1959: Close Look at the Reds

Two unidentified soldiers check for communist movements across the DMZ in North Korea at Outpost Maizie. OP Maizie was manned by the 1st Reconnaissance Squadron, 9th Cavalry Regiment, 1st Cavalry Division as one of several posts strung across the 18.5 miles of DMZ border.
By Bruce Brugmann | Stars and Stripes March 6, 2024
his article first appeared in the Stars and Stripes Pacific edition, Oct, 1, 1959. It is republished unedited in its original form.
Want to see a real live communist?
The men of Outpost Maizie, on the Demilitarized Zone in Korea, see them all the time. What’s more, they get to show off “their” commies to visitors — such as General L. L. Lemnitzer, Red Skelton, Red Barber, Bob Hope, John Ford, to name a few.
“We can see them out there,” says SP4 Richard Spannagel, 23, who has been manning the post for about 10 months.
“Farmers in the field. Sometimes vehicles on the road. Activity around the bunkers. Just the other day we watched a truck overturn. It took them several hours to get it righted again.”
The VIPs may not always be able to spot a communist through their binoculars, but it is generally agreed that the communists can spot the VIPs.
Briefers tell the story of the north Korean who defected one night in 1955 and told American interrogators that his outpost had detected Secretary of the Army Wilber Brucker through its telescopes one day when he visited Maizie.
Since then, the Red outpost to the left of Maizie has been called “OP Brucker.”

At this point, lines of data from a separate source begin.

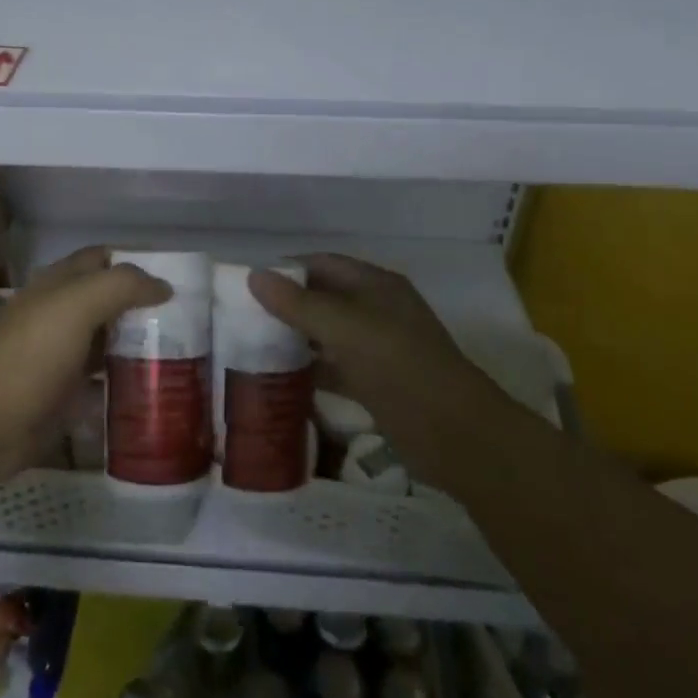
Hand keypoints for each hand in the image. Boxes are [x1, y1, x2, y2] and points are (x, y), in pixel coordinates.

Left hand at [0, 247, 168, 489]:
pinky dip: (126, 387)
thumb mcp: (76, 306)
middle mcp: (61, 316)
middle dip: (145, 308)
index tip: (178, 279)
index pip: (102, 260)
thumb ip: (122, 286)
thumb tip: (164, 285)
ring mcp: (61, 359)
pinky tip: (157, 394)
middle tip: (191, 323)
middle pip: (109, 303)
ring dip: (139, 348)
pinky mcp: (62, 399)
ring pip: (108, 344)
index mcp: (59, 285)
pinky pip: (102, 386)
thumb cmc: (27, 355)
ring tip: (186, 358)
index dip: (136, 262)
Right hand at [249, 254, 484, 484]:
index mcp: (376, 285)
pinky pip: (336, 368)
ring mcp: (379, 349)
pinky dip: (312, 371)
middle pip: (325, 298)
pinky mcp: (378, 384)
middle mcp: (377, 310)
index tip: (248, 284)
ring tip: (253, 347)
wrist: (455, 434)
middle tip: (242, 318)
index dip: (287, 269)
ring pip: (328, 335)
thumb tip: (254, 276)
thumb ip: (298, 304)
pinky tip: (280, 381)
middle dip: (287, 305)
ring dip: (297, 339)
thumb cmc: (399, 366)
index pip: (323, 264)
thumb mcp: (345, 328)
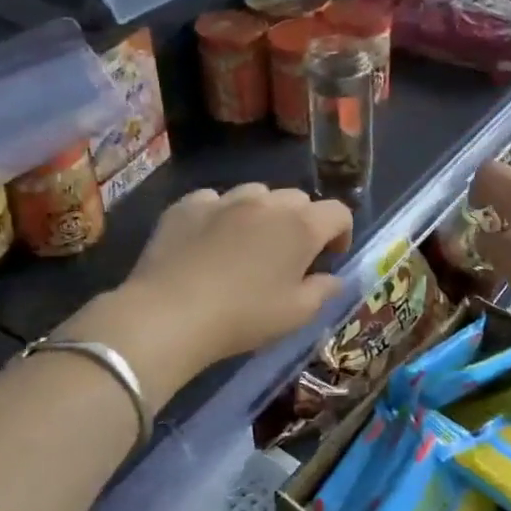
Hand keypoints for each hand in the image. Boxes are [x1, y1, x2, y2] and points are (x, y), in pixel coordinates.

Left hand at [72, 184, 352, 403]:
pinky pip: (215, 200)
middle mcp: (267, 202)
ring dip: (263, 213)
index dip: (341, 233)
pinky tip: (209, 241)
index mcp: (301, 226)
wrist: (169, 314)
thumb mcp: (296, 315)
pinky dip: (221, 215)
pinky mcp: (187, 205)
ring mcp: (224, 199)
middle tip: (289, 255)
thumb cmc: (243, 317)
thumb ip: (323, 291)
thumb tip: (333, 278)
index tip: (330, 257)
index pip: (338, 212)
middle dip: (302, 222)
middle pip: (298, 199)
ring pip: (256, 193)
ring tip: (249, 243)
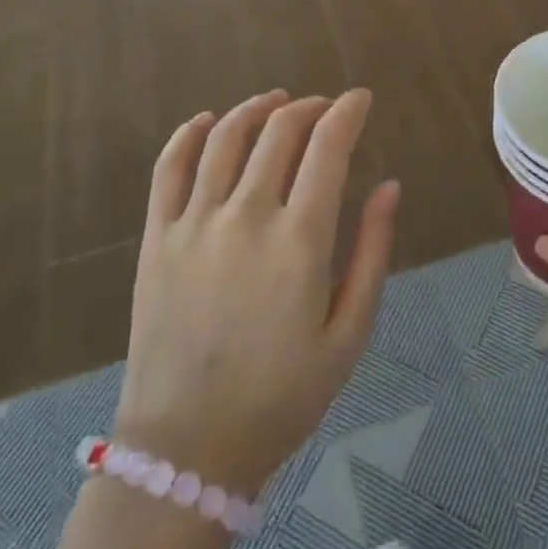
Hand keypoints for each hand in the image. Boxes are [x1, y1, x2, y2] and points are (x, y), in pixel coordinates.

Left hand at [113, 90, 400, 498]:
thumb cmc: (282, 396)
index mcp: (300, 239)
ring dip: (257, 108)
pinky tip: (209, 120)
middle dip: (310, 107)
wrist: (189, 449)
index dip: (347, 112)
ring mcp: (195, 222)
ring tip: (277, 102)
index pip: (328, 146)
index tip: (360, 99)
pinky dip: (190, 133)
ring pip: (227, 137)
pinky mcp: (157, 236)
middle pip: (280, 131)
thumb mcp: (349, 334)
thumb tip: (390, 186)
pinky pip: (170, 166)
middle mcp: (247, 215)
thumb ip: (373, 252)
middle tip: (325, 108)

Maizie is manned by the 1st Recon. Sq., 9th Cav., 1st Cav. Div., as one of several posts strung across 18 1/2 miles of DMZ border. Capt. Richard True is the officer-in-charge, and his men are Spannagel, of Unionville, Mich.; PFC Steve Pilhartz, 24, of Cleveland; PFC Adolf Bustamante, 20, of San Bernardino, Cal.; Pvt. Ernest Ward, 19, of Cincinnati; PFC Stanley Siironen, 21, of Duluth, Minn., and PFC William Woods, 17, of Middleboro, Ky.
At least one VIP visits the outpost about once a week. They are usually flown in by helicopter, landing on a chopper pad, on a nearby hill, which is kept as carefully manicured as a golf green.
Cement walks from the mound to Maizie make the inclined trek as easy as possible. Each visitor is given a special card, designed by Capt. Alvin P. Smith, unit adjutant, so the guest can prove that he has actually inspected north Korea from Maizie.
The outpost’s mission, of course, is not so much hosting VIPs as it is to “maintain constant surveillance of communist movements … and give timely warning in the event of an enemy attack.”
In the early evening hours, the watchers hear insect and animal movements that sound much like those they’d hear from a porch in Iowa or Kansas.
Later at night, however, the outpost soldiers report the sounds become more eerie.
“After you’ve been here a while,” says Bustamante, “you learn to tell the sounds of the different animals. There’s the soft whirr of the rabbits, the swifter movements of the deer and the solid crunch of a wild boar. Often, we hear the wildcats yelling. And the bats swooping low. These are the weirdest of all.”
To the right of Maizie lies what was once part of the longest railroad system in the world, before it was damaged. It connected Pusan with railroads all the way across China, Russia, Europe and down into Spain’s Iberian Peninsula.
Behind a hill on the right is Panmunjom, site of the truce negotiations. To the center lies the Kaesong-Seoul corridor, through which Genghis Khan flung his Mongol hordes about 600 years ago. The communists invaded South Korea through this same corridor nine years ago, and some of the conflict’s bitterest fighting took place there.
Kaesong, Korea’s old capital, is barely visible on a good day, and an area of red earth indicates Indian Village, where the prisoners of war were exchanged.
A briefing map, in relief, is tilted in front of a small grandstand, where the visitors are shown these points of interest.
Visibility is often poor, however, and the men say that only about eight nights out of the month allow much sighting through the haze.
Some of the hills bear the legends, in Korean, “Yankees, go home,” picked out in chalky white and almost invisible.
Tacked inside the bunker is a slightly worn cartoon showing a slack-jawed briefer telling his audience:
“… and in this sector the enemy has placed propaganda signs. We’ve been thinking of countering that by putting up Coca-Cola signs.”